|
Actualités
Retraite
|
Patrick Devedjian, secrétaire général de l'UMP, a estimé jeudi 22 mai qu'il ne fallait pas "brûler les étapes" après la proposition du Medef de retarder l'âge de la retraite à 63,5 ans, et qu'il fallait "régler la question des 41 annuités".
"La question qui se pose aujourd'hui est déjà celle des 41 annuités.

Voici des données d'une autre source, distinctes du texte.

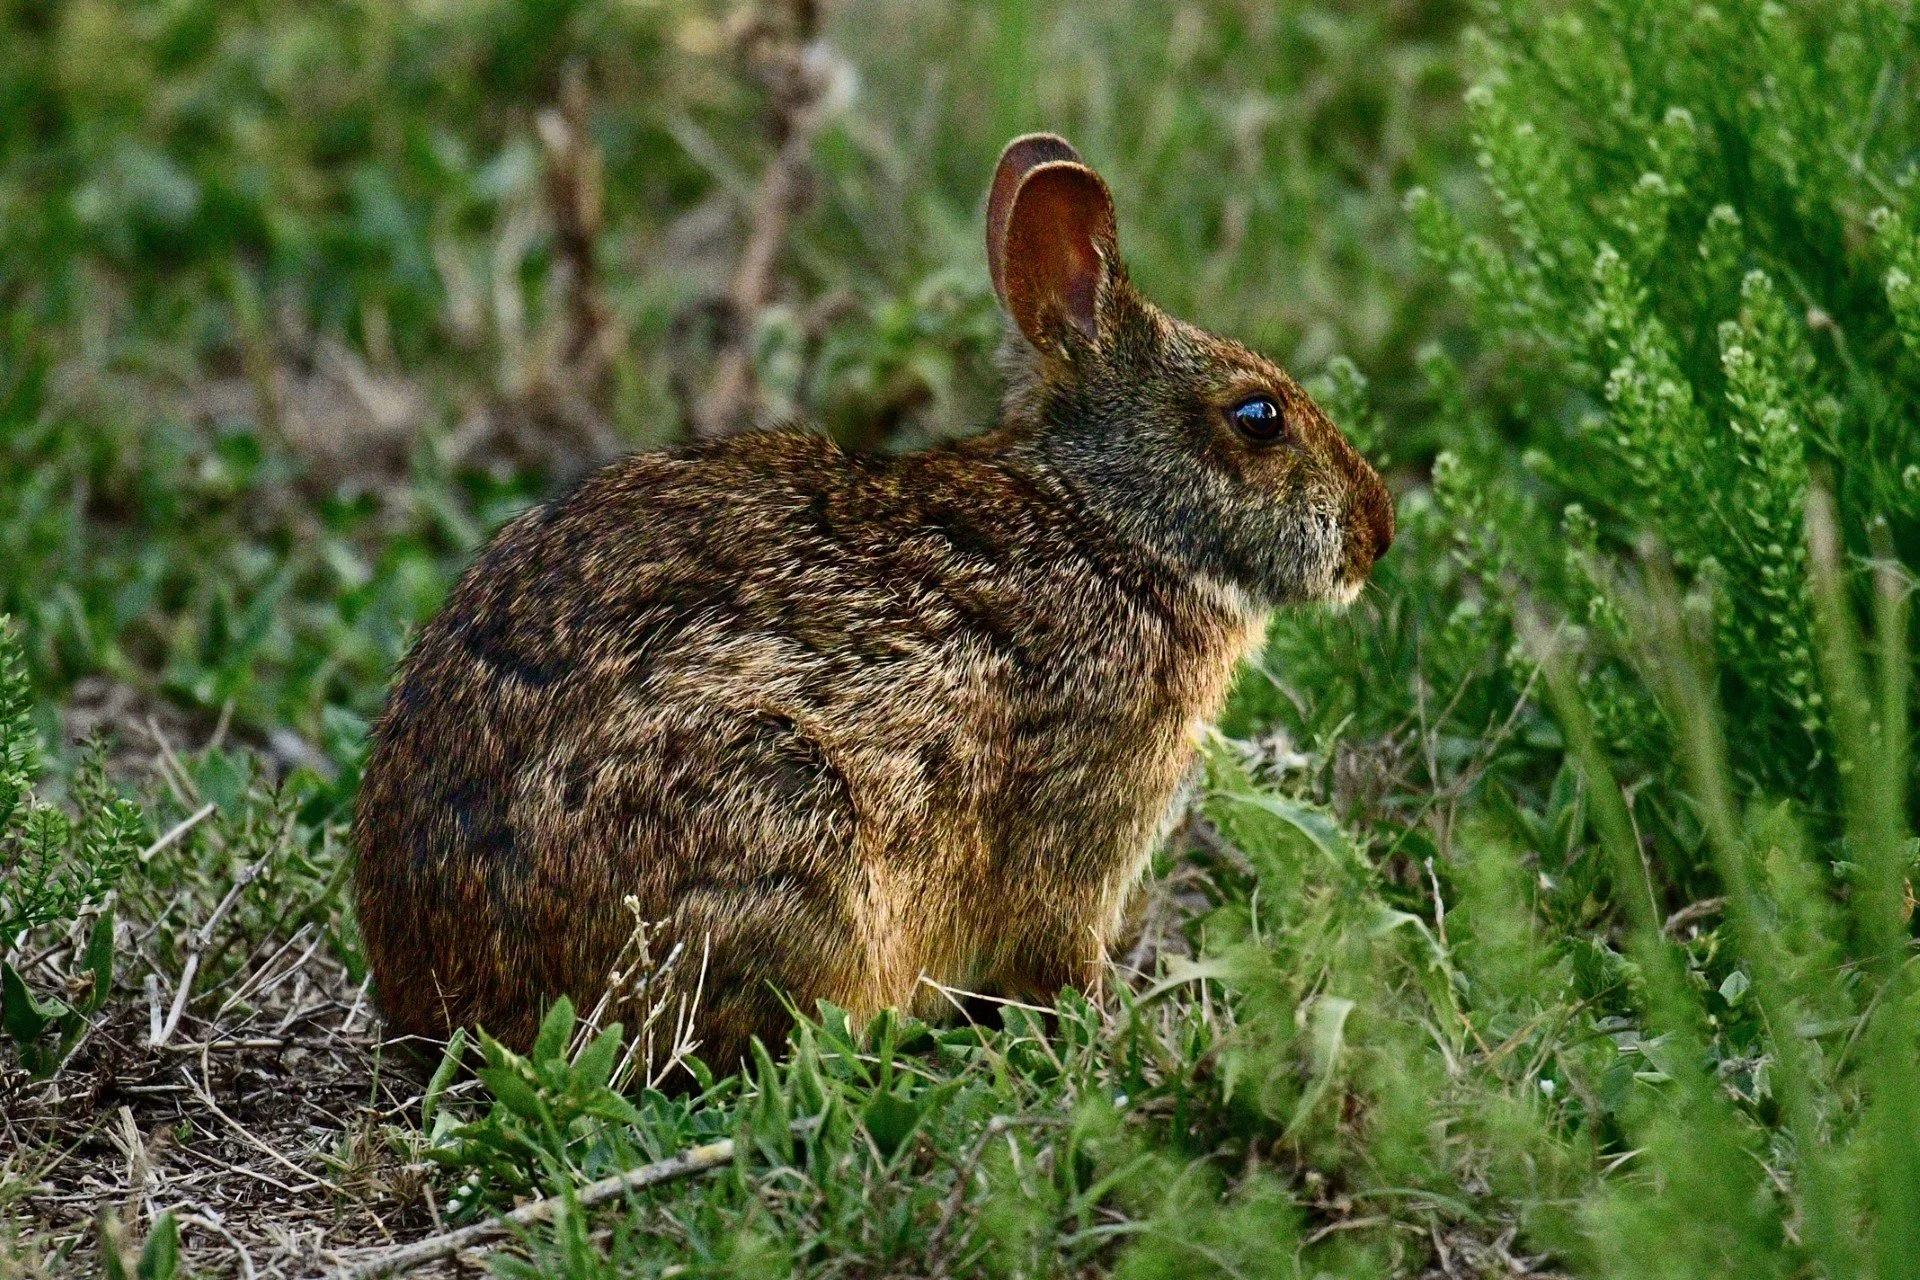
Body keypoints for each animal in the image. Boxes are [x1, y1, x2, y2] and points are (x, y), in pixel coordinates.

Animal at [352, 133, 1394, 1074]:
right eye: (1258, 417)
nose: (1376, 531)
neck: (1108, 521)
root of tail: (447, 997)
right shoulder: (1077, 827)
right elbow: (1059, 952)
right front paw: (1108, 1025)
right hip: (780, 824)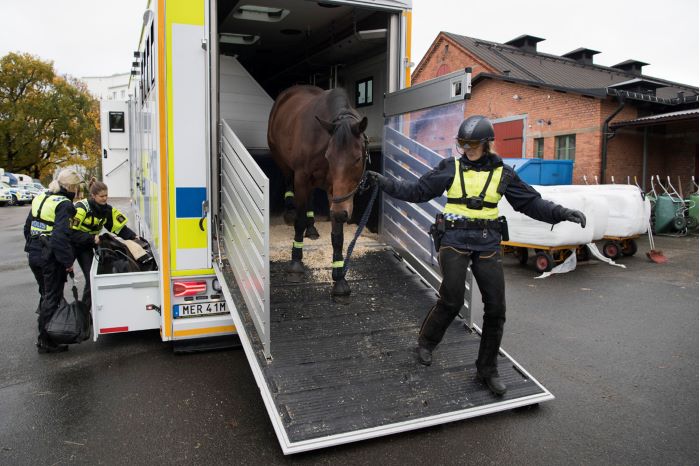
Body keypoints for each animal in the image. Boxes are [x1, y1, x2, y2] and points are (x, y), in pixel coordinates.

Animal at [266, 86, 370, 298]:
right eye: (329, 156)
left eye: (357, 158)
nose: (342, 213)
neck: (321, 138)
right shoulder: (301, 178)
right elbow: (299, 222)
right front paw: (296, 264)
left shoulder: (334, 191)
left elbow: (337, 235)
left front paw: (339, 278)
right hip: (284, 163)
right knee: (289, 184)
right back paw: (291, 214)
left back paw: (312, 228)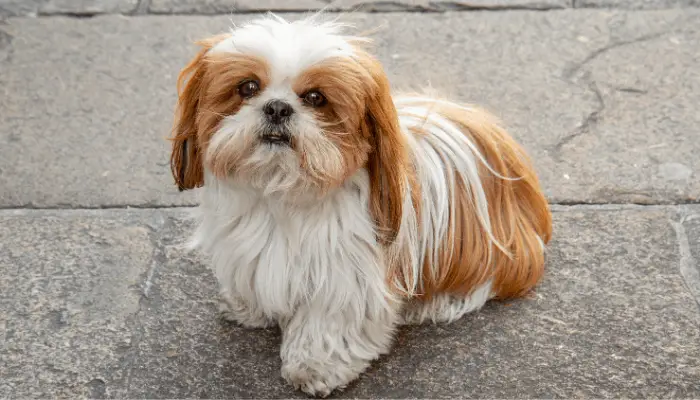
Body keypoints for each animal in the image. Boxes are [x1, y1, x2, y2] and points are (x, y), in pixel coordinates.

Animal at [170, 12, 552, 396]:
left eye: (316, 97)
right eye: (247, 87)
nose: (278, 107)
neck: (283, 193)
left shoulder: (345, 277)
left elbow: (327, 323)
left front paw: (314, 367)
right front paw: (248, 307)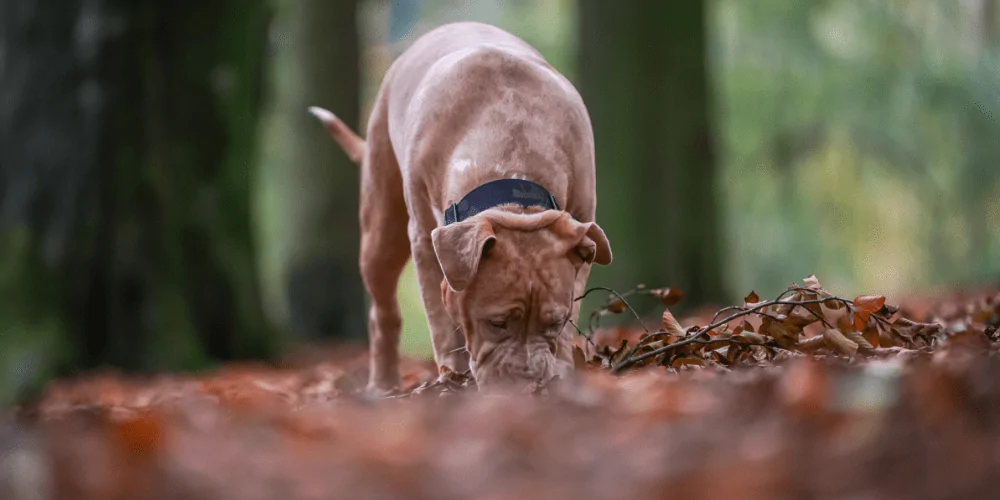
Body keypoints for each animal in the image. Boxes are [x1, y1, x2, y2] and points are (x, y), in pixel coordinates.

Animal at [310, 21, 608, 394]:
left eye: (554, 321)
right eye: (497, 323)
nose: (527, 386)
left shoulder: (581, 228)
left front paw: (564, 368)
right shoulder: (426, 242)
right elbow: (440, 320)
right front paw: (451, 376)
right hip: (381, 229)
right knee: (383, 311)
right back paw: (383, 385)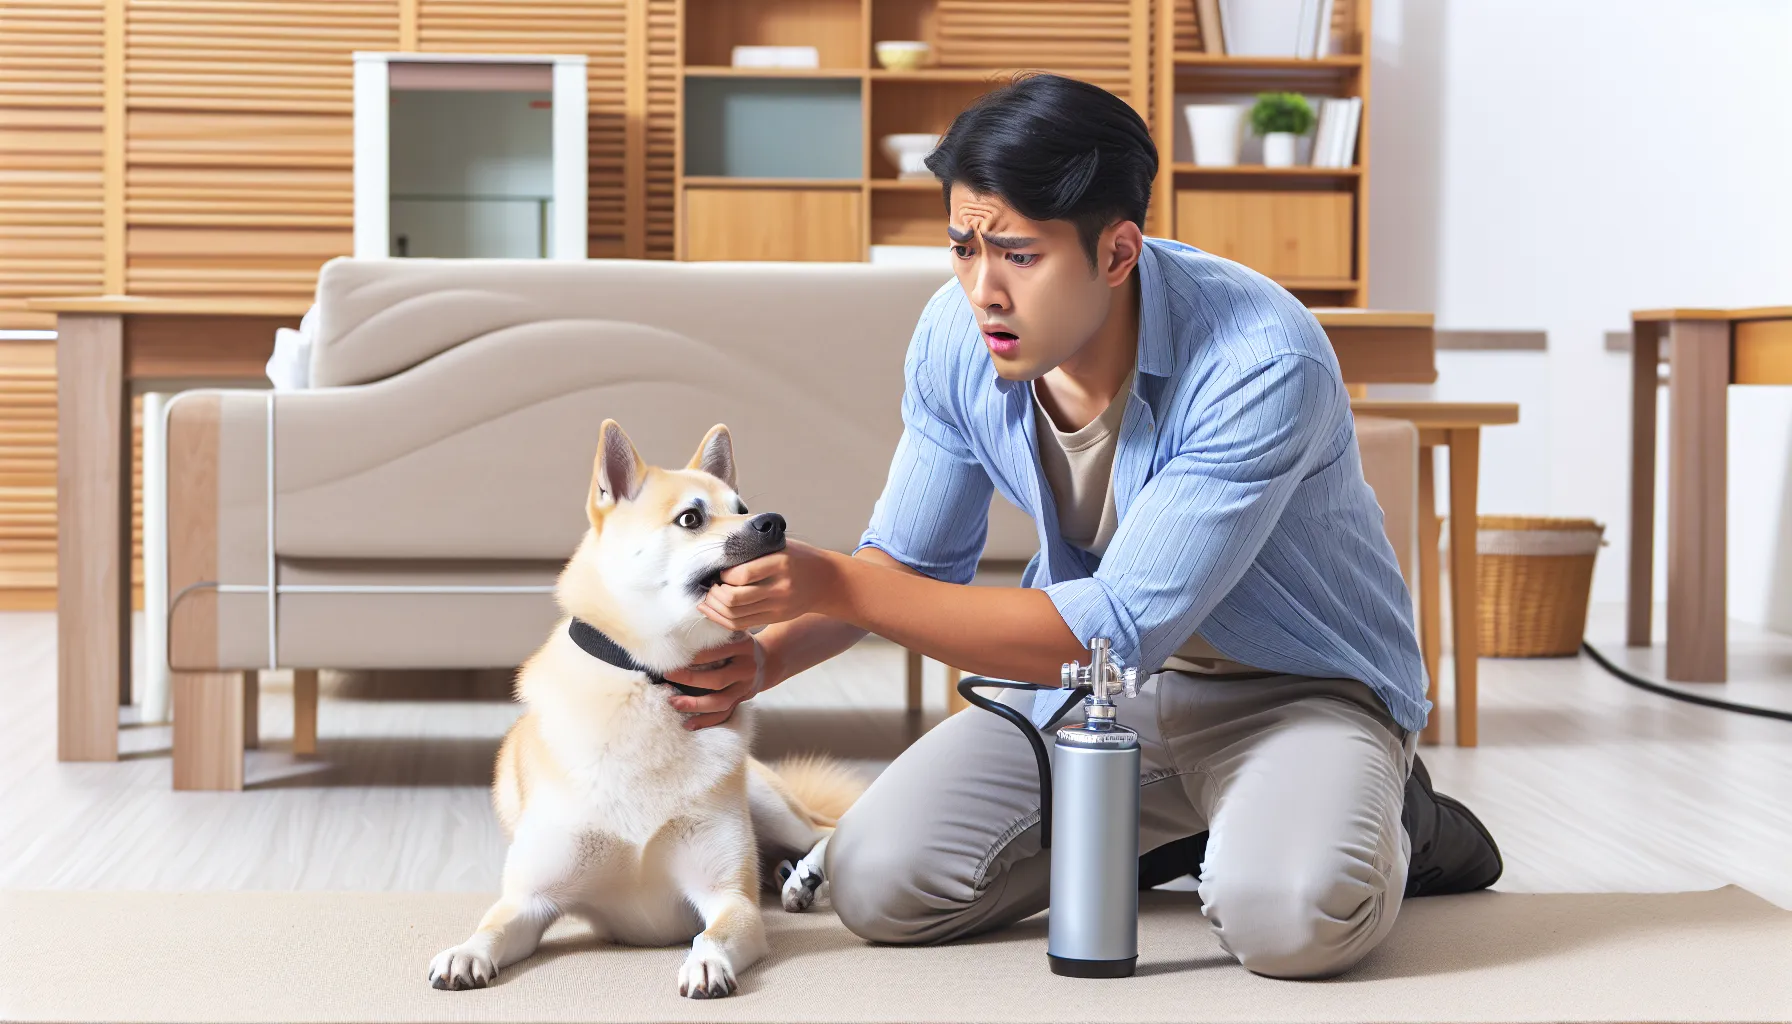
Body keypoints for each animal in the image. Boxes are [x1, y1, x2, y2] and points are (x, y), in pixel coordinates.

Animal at [426, 421, 860, 997]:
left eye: (741, 507)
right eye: (691, 518)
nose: (774, 523)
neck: (649, 681)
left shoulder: (729, 899)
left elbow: (714, 933)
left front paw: (706, 962)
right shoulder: (529, 900)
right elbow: (491, 927)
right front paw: (465, 953)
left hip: (769, 805)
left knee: (831, 832)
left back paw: (804, 876)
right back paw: (787, 877)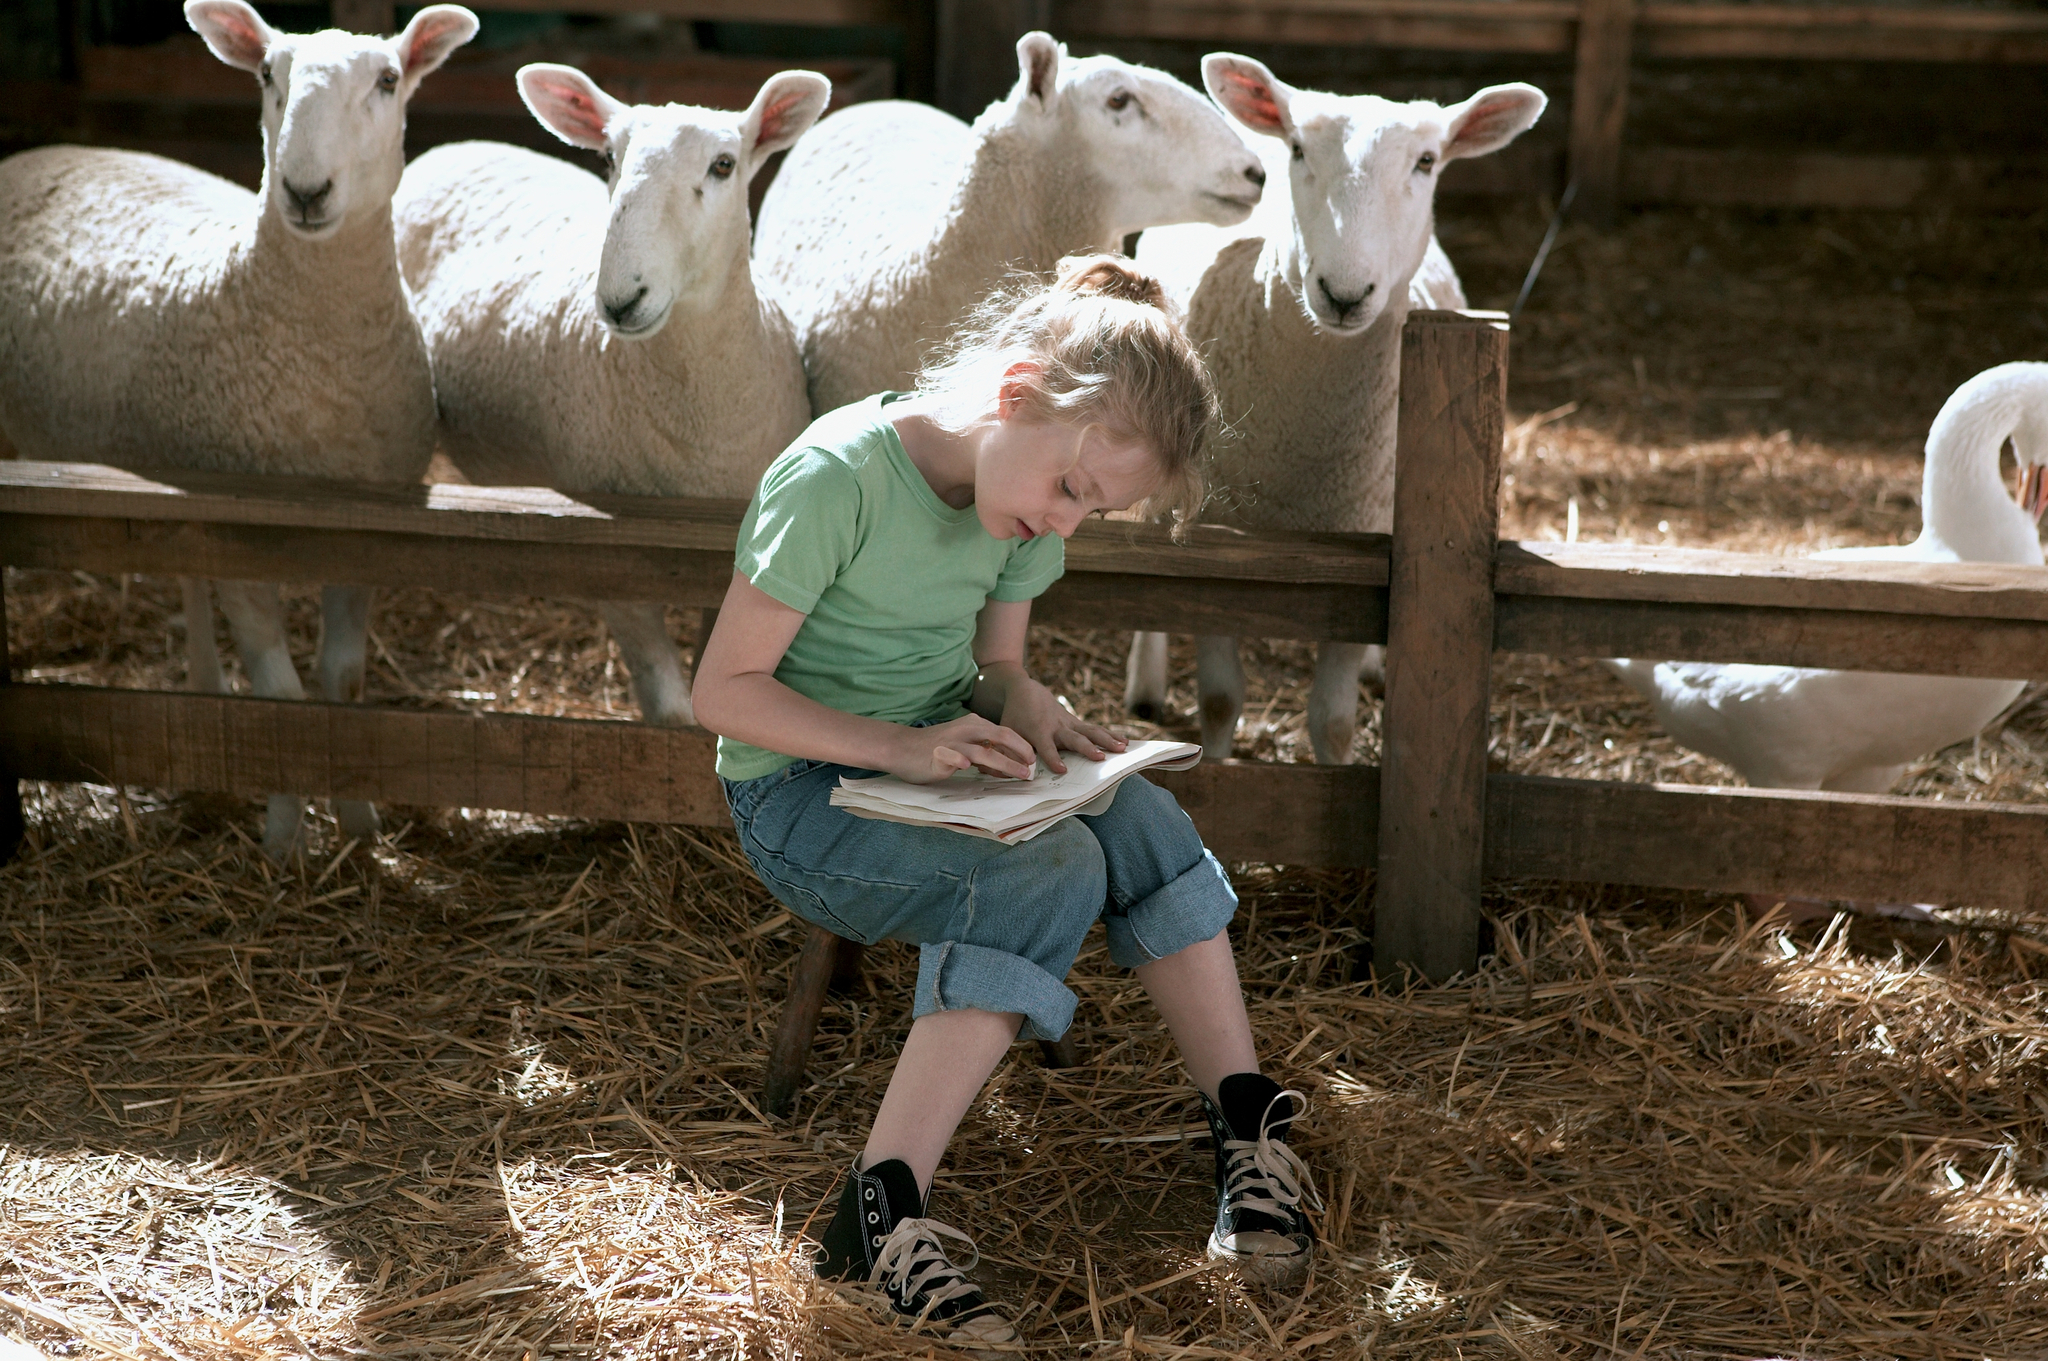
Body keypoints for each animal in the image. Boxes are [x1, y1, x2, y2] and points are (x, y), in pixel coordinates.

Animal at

Traitons de cette question, qui est déjà un sujet difficile que les Français comprennent parce que la durée de la vie, fort heureusement, s'allonge", a-t-il souligné au cours d'une visite au comité départemental de l'UMP à Castelginest, au nord de Toulouse.
"Avançons pas à pas et n'essayons pas de brûler les étapes, parce que c'est le meilleur moyen d'échouer", a-t-il ajouté. Concernant les 41 annuités nécessaires à une retraite à taux plein, il a souhaité que "les choses soient faites équitablement pour tout le monde".
Pour le secrétaire général de l'UMP, qui a assuré que "les Français comprennent bien les problèmes posés", devront être également posées les questions de pénibilité "qui doivent être prises en considération". "Cela suppose beaucoup de négociations sociales et de partenariat", a-t-il ajouté, en soulignant que "la porte du dialogue sur les 41 annuités est toujours ouverte mais la nécessité est forte".
La présidente du Medef Laurence Parisot a plaidé, jeudi, pour un report de l'âge légal de la retraite à 63,5 ans lors de la première "Fête de l'entreprise" organisée à Tours par l'organisation patronale, alors que se déroulaient dans toute la France des manifestations "pour la défense des retraites" à l'appel des syndicats.
"La solution (au problème des retraites ndlr) existe. Cela consiste à dire qu'il faut repousser l'âge légal de départ. Si on décide de partir à 63 ans et demi on pourra équilibrer le régime général. Est-ce si catastrophique que ça de partir à la retraite à 63 ans et demi ?", a déclaré Mme Parisot.